EXERCISE AIM
A verbatim restatement of the data, free of pictures, is what you should output.
============================================================
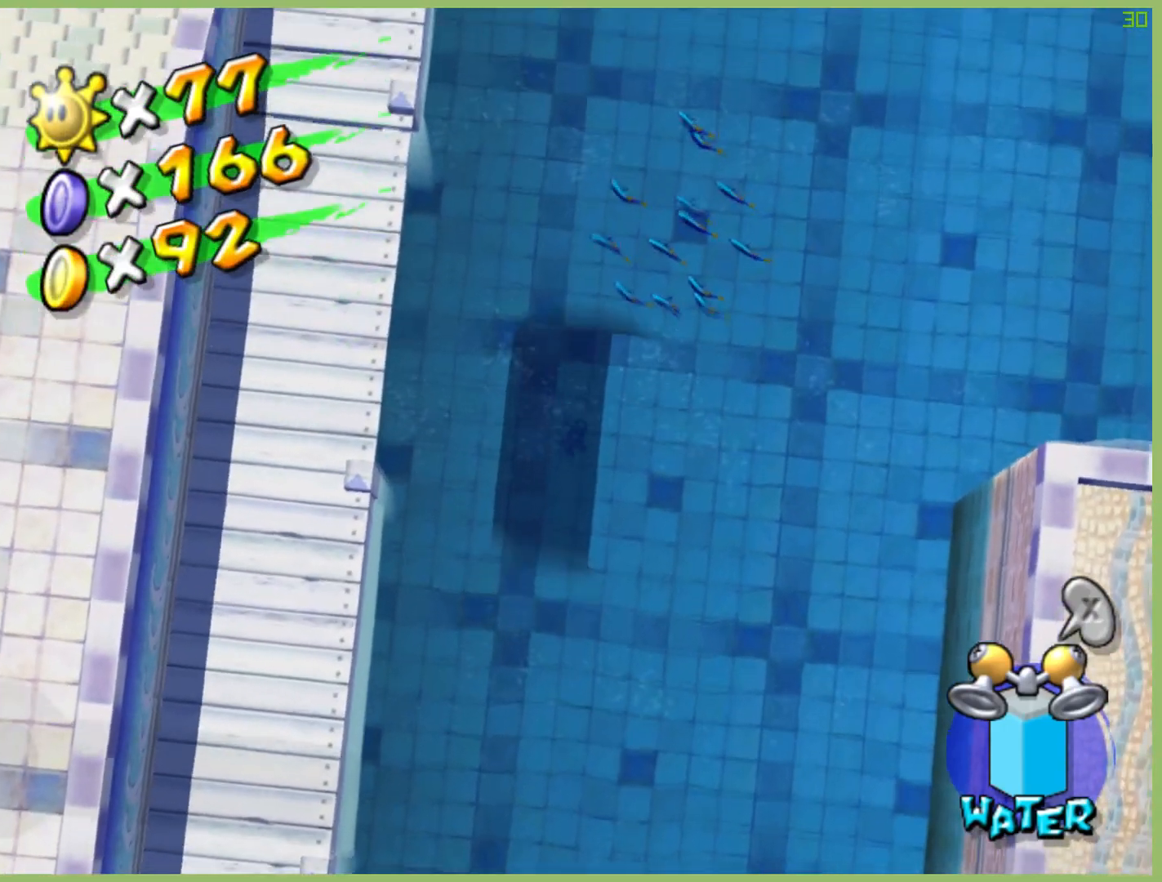
{"buttons": [], "left_stick": "up-right", "right_stick": "center", "button_events": []}
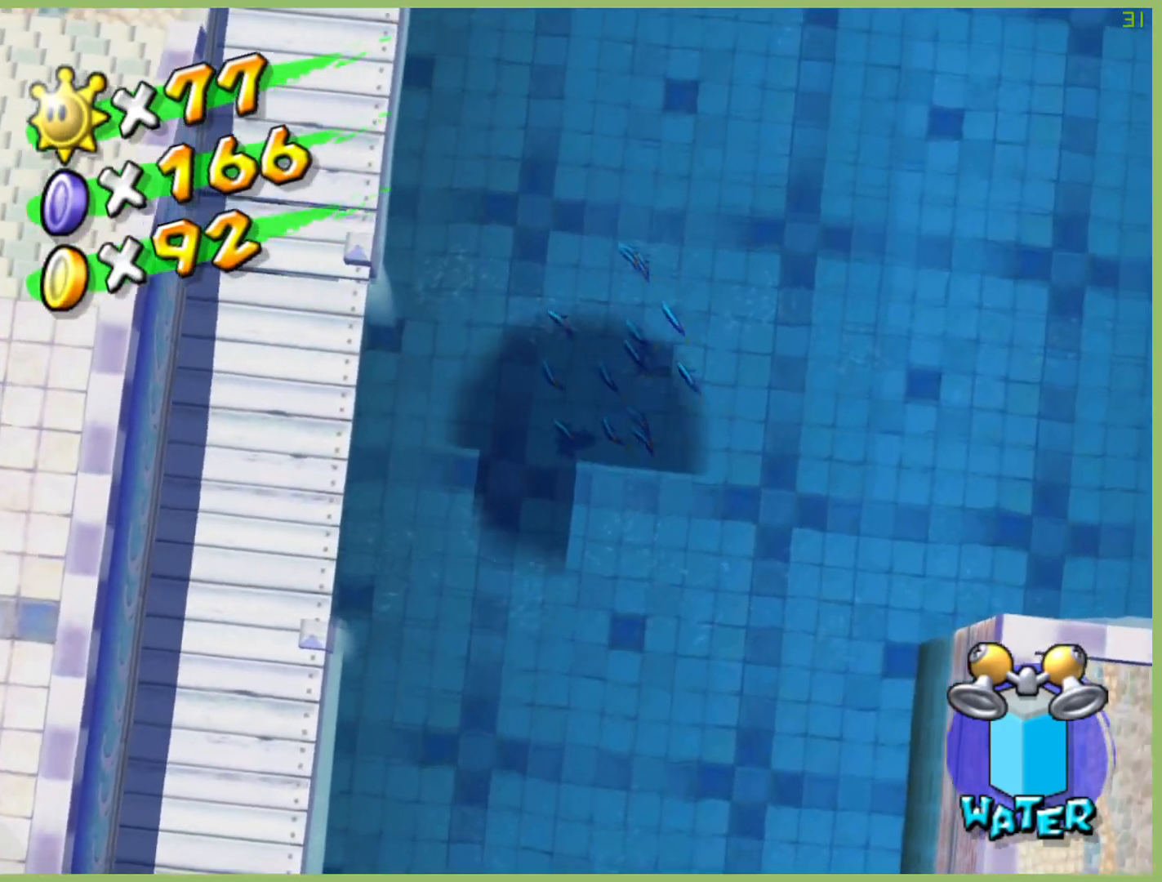
{"buttons": [], "left_stick": "right", "right_stick": "center", "button_events": []}
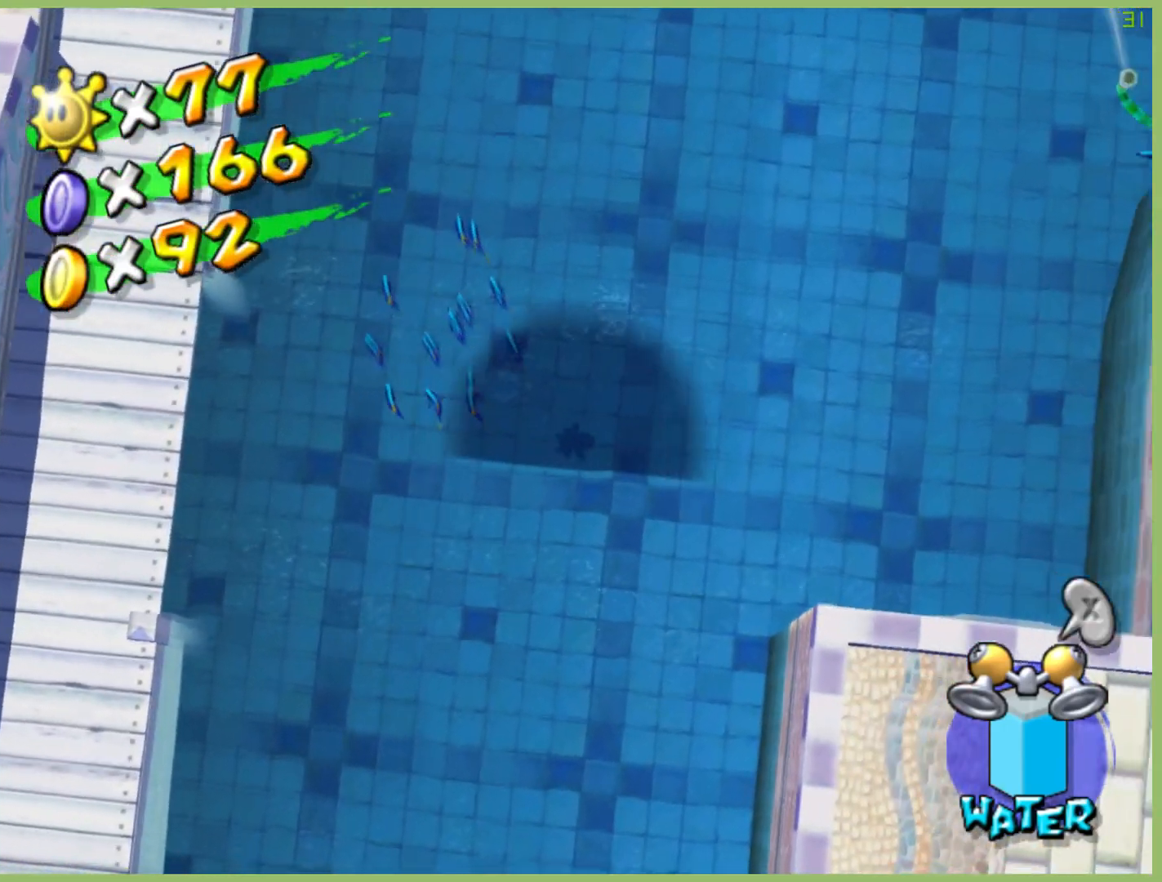
{"buttons": [], "left_stick": "right", "right_stick": "center", "button_events": []}
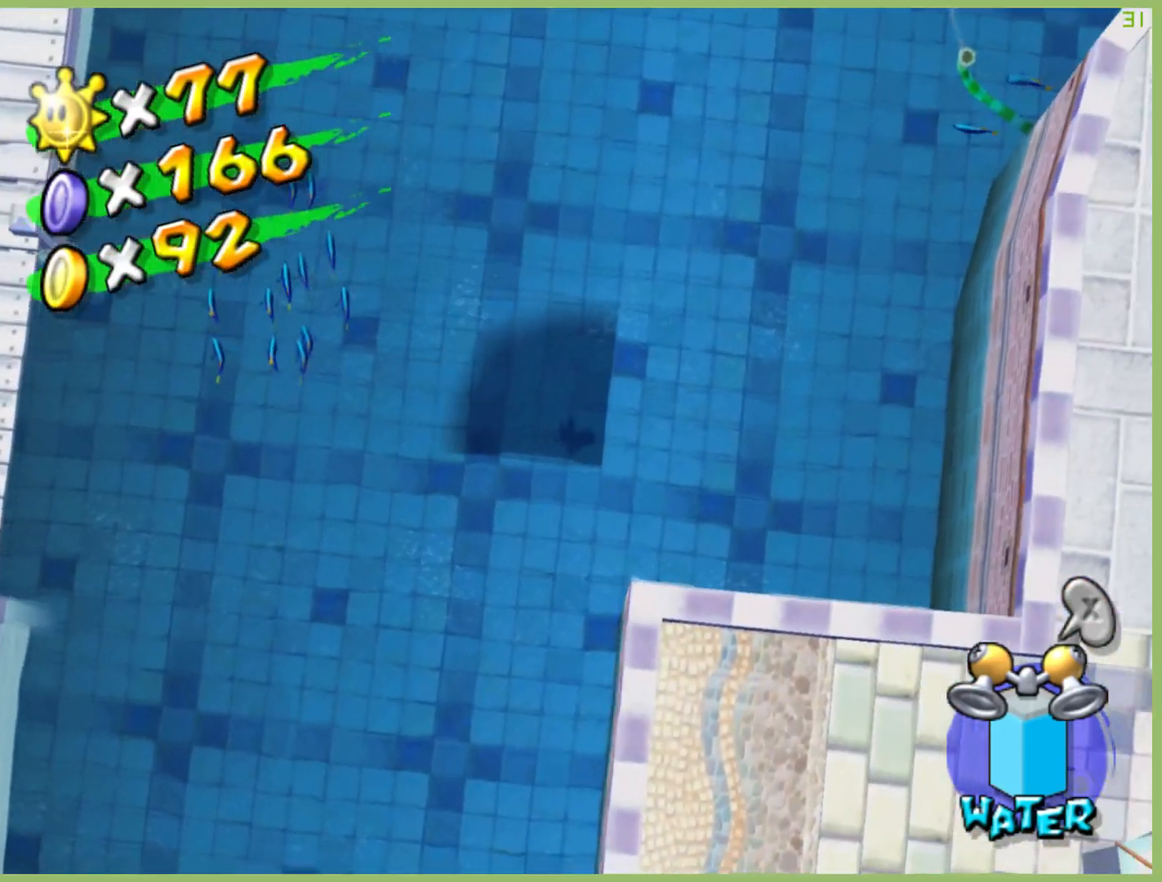
{"buttons": [], "left_stick": "up", "right_stick": "center", "button_events": []}
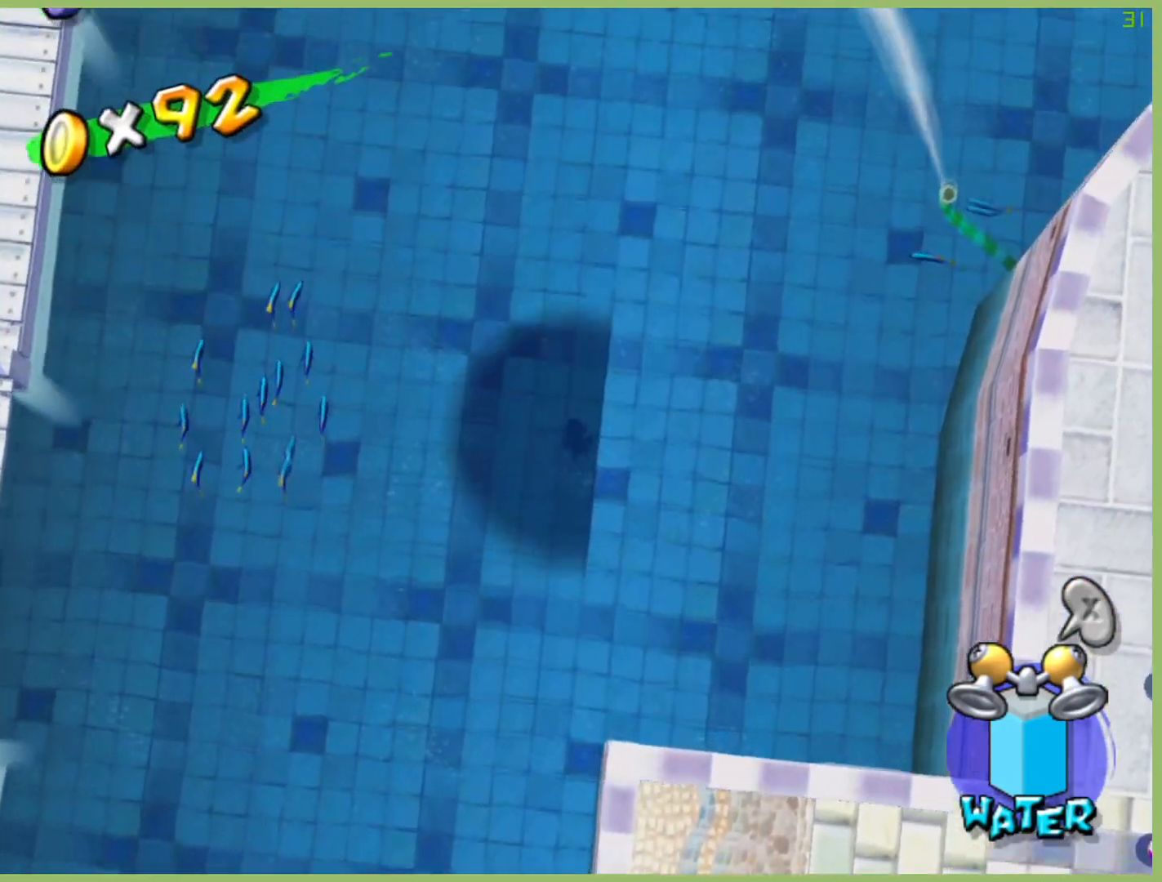
{"buttons": [], "left_stick": "up", "right_stick": "center", "button_events": []}
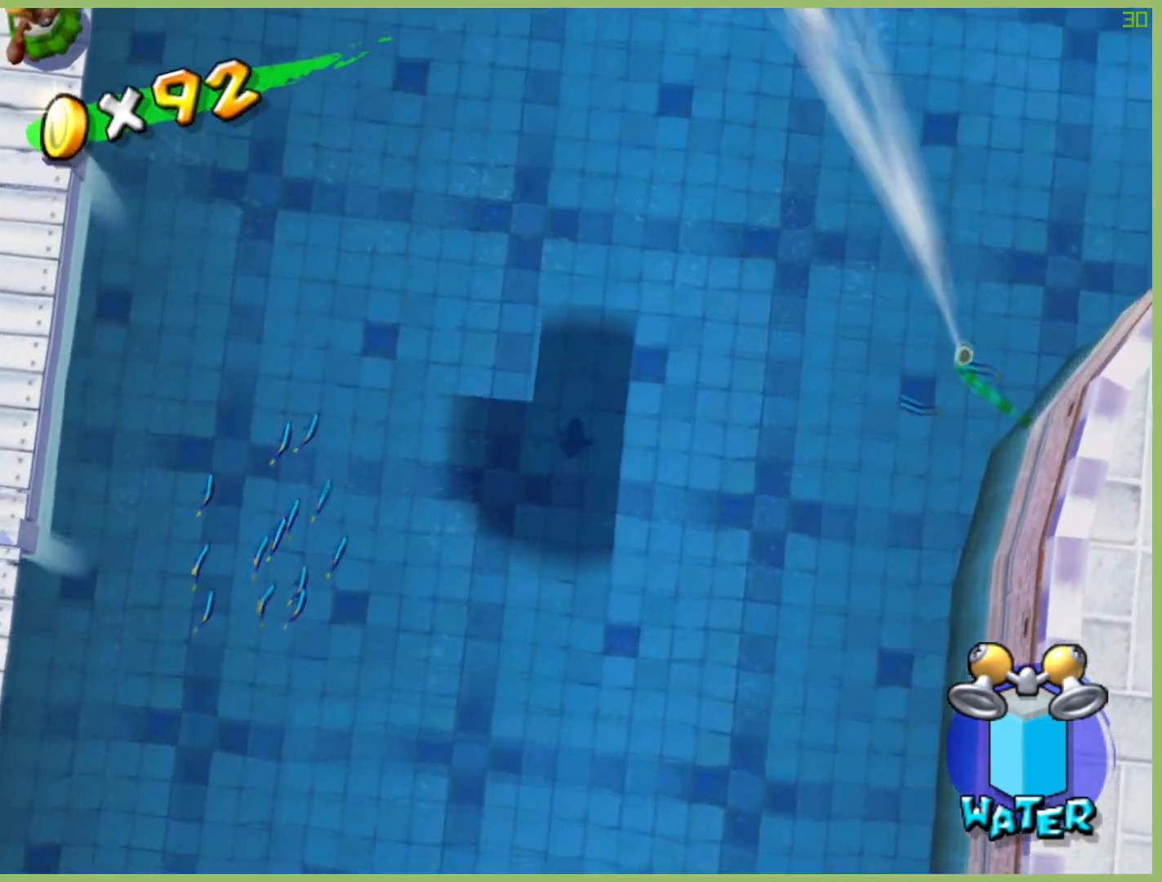
{"buttons": [], "left_stick": "up", "right_stick": "center", "button_events": []}
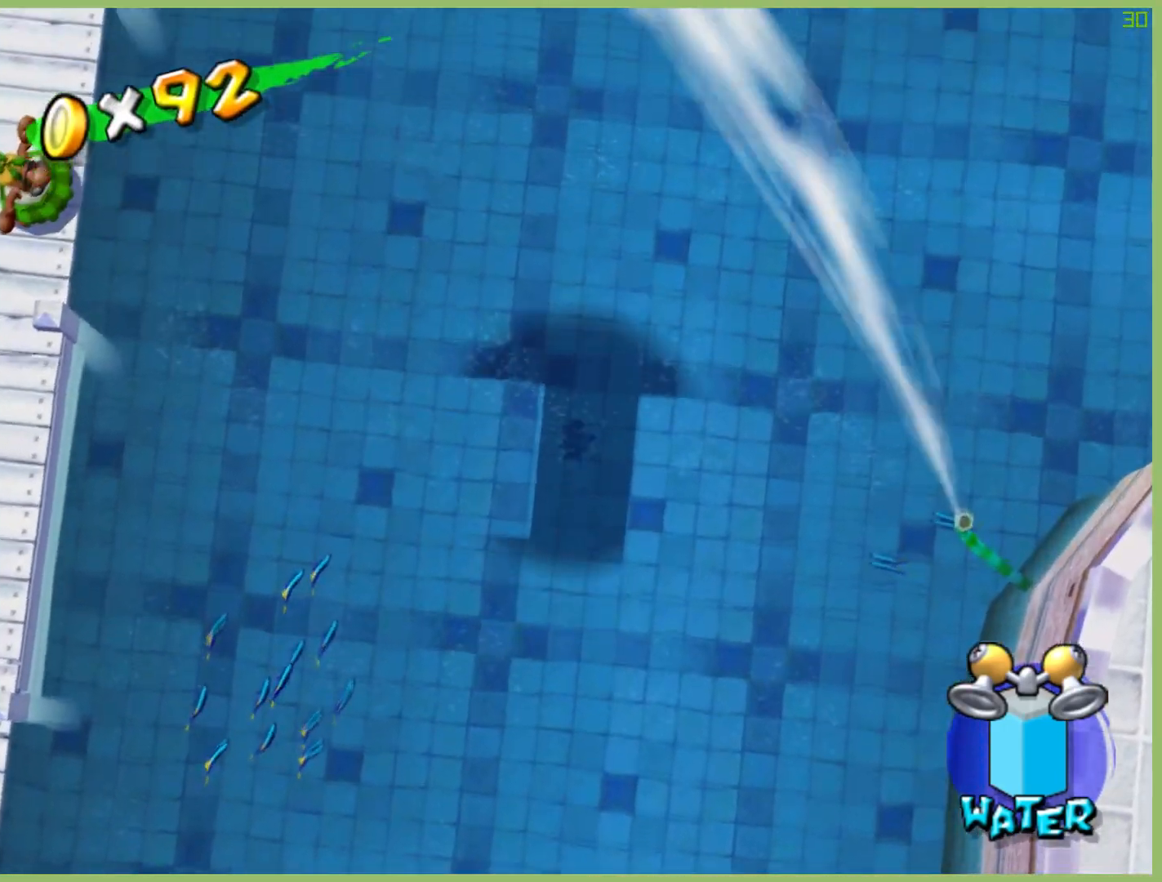
{"buttons": [], "left_stick": "up-left", "right_stick": "center", "button_events": []}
============================================================
OUTPUT OF THE EXERCISE
{"buttons": [], "left_stick": "up-right", "right_stick": "center", "button_events": []}
{"buttons": [], "left_stick": "right", "right_stick": "center", "button_events": []}
{"buttons": [], "left_stick": "right", "right_stick": "center", "button_events": []}
{"buttons": [], "left_stick": "up", "right_stick": "center", "button_events": []}
{"buttons": [], "left_stick": "up", "right_stick": "center", "button_events": []}
{"buttons": [], "left_stick": "up", "right_stick": "center", "button_events": []}
{"buttons": [], "left_stick": "up-left", "right_stick": "center", "button_events": []}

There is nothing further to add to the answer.